There are now keyword arguments in the calculator. “KPOINT_GRID” are the density at which we sample the inverse space. “h” is the grid spacing of our mesh basis set. “TOL_SCF” is the convergence criteria for SCF cycle. “RELAX_FLAG” is just telling it we want to perform a structural relaxtion. You will need to specify parameters or keyword arguments prior to running DFT calculations. If you are using LDA or GGA_PBE as exchange correlation functionals, you will need to run convergence tests on KPOINT_GRID and h(mesh spacing).

Let’s run it (don’t do this normally on headnode.) Note that it has made lots of output files. “SPARC.out” is the main one.

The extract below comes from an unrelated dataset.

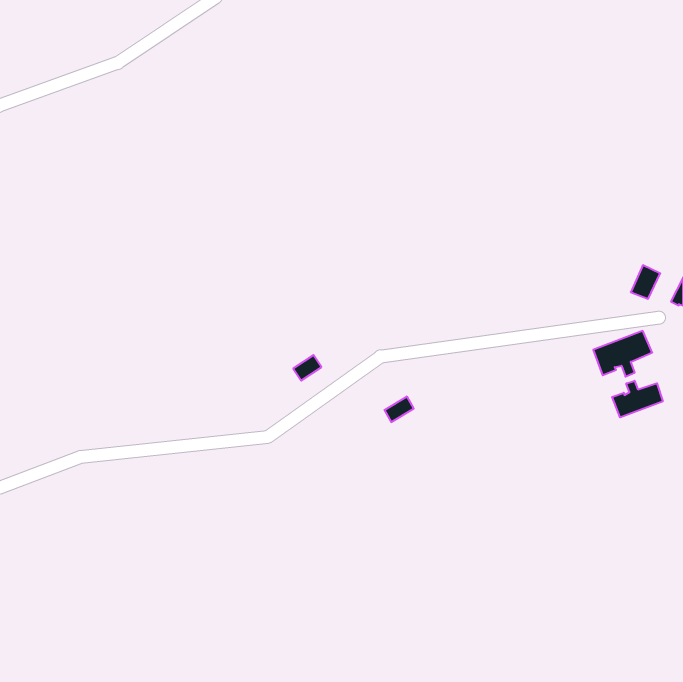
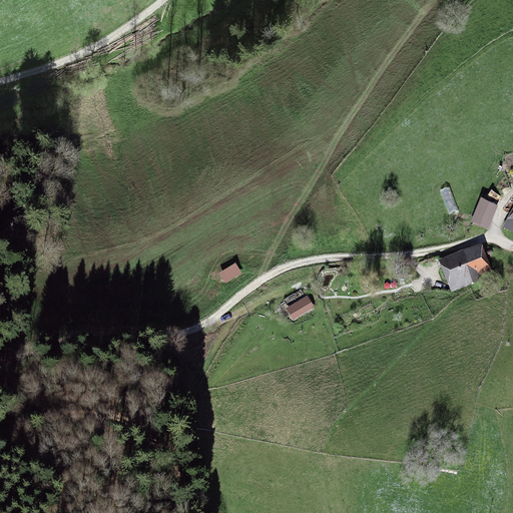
building: [612,381,663,417] -> none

At the top are the settings. Many of these are defaults we did not enter. Next we See Self Consistent Field blocks. These are converging the electron density of the structure. Once converged it gets the energy and forces (electronic relaxtion), then moves the atoms down the potential energy surface (ionic relaxtion).

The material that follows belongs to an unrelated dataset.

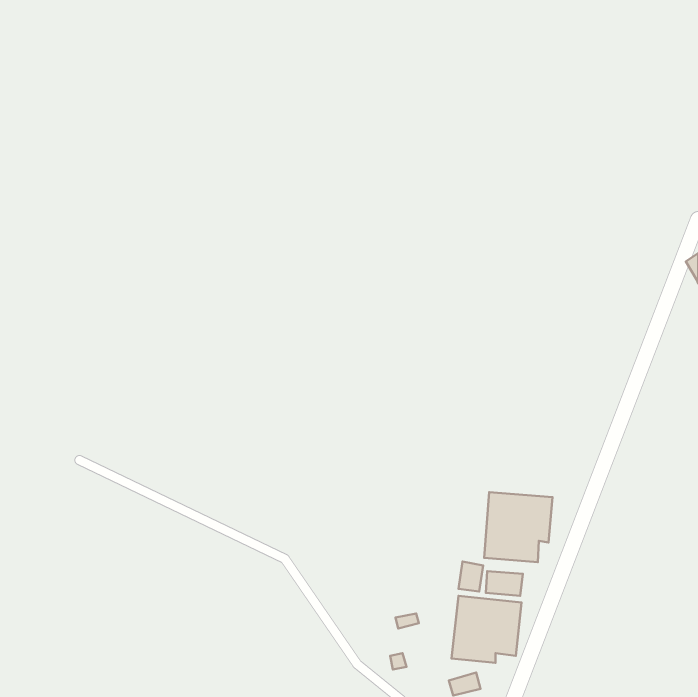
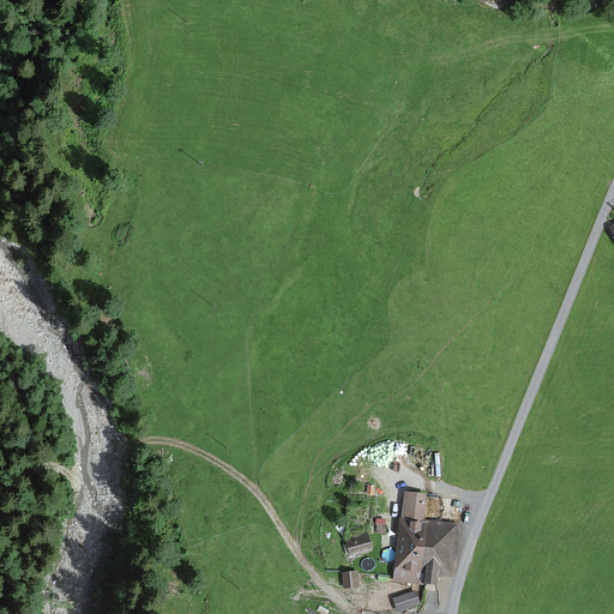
building: [484,492,552,562] -> none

5.4.1.2.1. Important Note:#

A calculation with higher number of k points and/or higher value of mesh spacing will be more accurate. Sometimes, you will come across convergence issues while running calculations. In such cases, you can look at your main output file (*.out) that saves the energies of each SCF cycle and find out where it breaks. There might be a warning for example:

“WARNING: SCF#1 did not converge to desired accuracy!”

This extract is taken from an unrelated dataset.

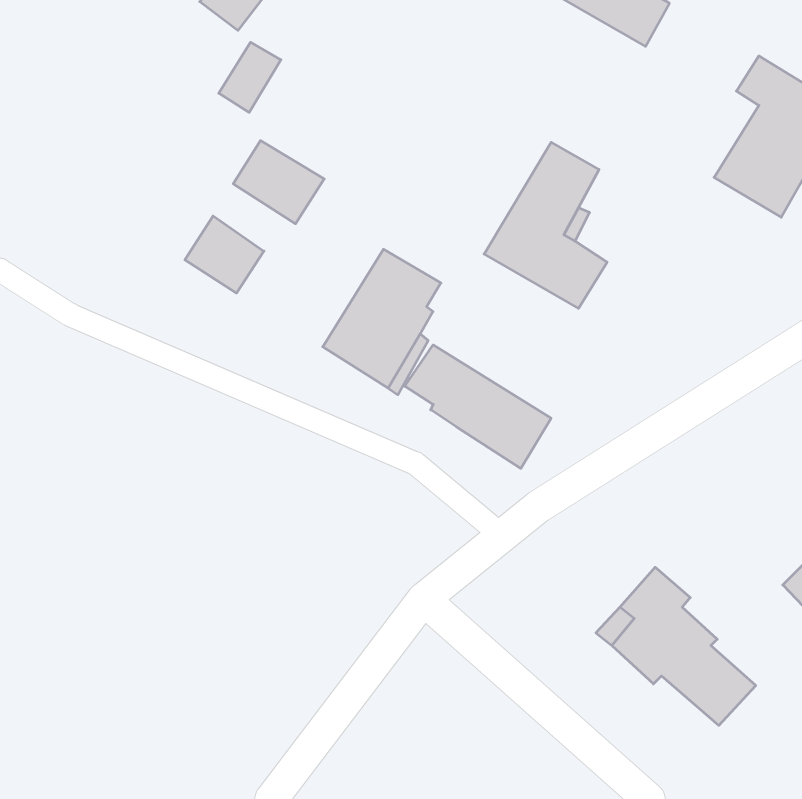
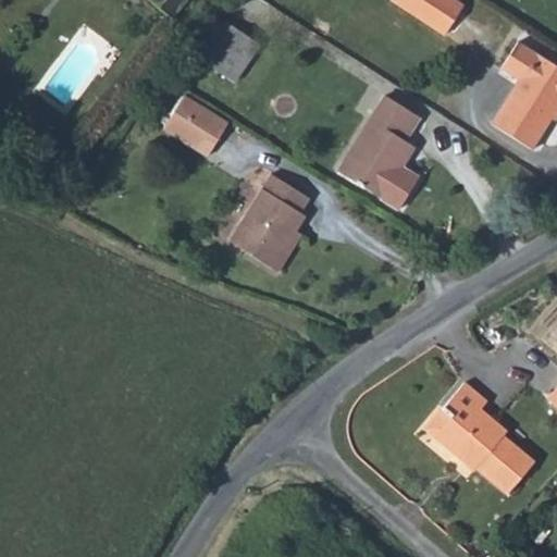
building: [219,42,281,112] -> [212,33,255,81]
building: [185,216,264,293] -> none
building: [405,345,551,468] -> none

You can play around with input mixing parameters of SPARC in such cases. Some parameters that can be modified if SCF is not converging are:

MIXING_VARIABLE, MIXING_PARAMETER, MIXING_HISTORY, MIXING_PRECOND, CHEB_DEGRESS

More information about the input parameters can be found in the SPARC manual that is available on GitHub (link).

5.4.1.3. Submitting DFT calculations#

Let’s copy in our sparc python script and SLURM batch file. Modify the SLURM file to source the SPARC environment and run the script. The SLURM script should have the following lines:

source /path/to/packages/sparc_env.sh
python calc_sparc.py

5.4.1.4. What is SPARC doing?#

In a broad sense, SPARC is solving the schrodinger equation very approximately. It is doing this through an iterative calculation. You begin with some initial guess of the electron density, then refine that by minimizing the energy. Once you’ve hit some convergence criteria, you terminate this, then you can calculate the energy and forces.

5.4.1.5. Exercise:#

Clone the SPARC and sprac-dft-api repository from GitHub and set up an environment for running calculations in SPARC on PACE.
Write a script to build a Platinum bulk crystal and run a single-point DFT calculation in SPARC.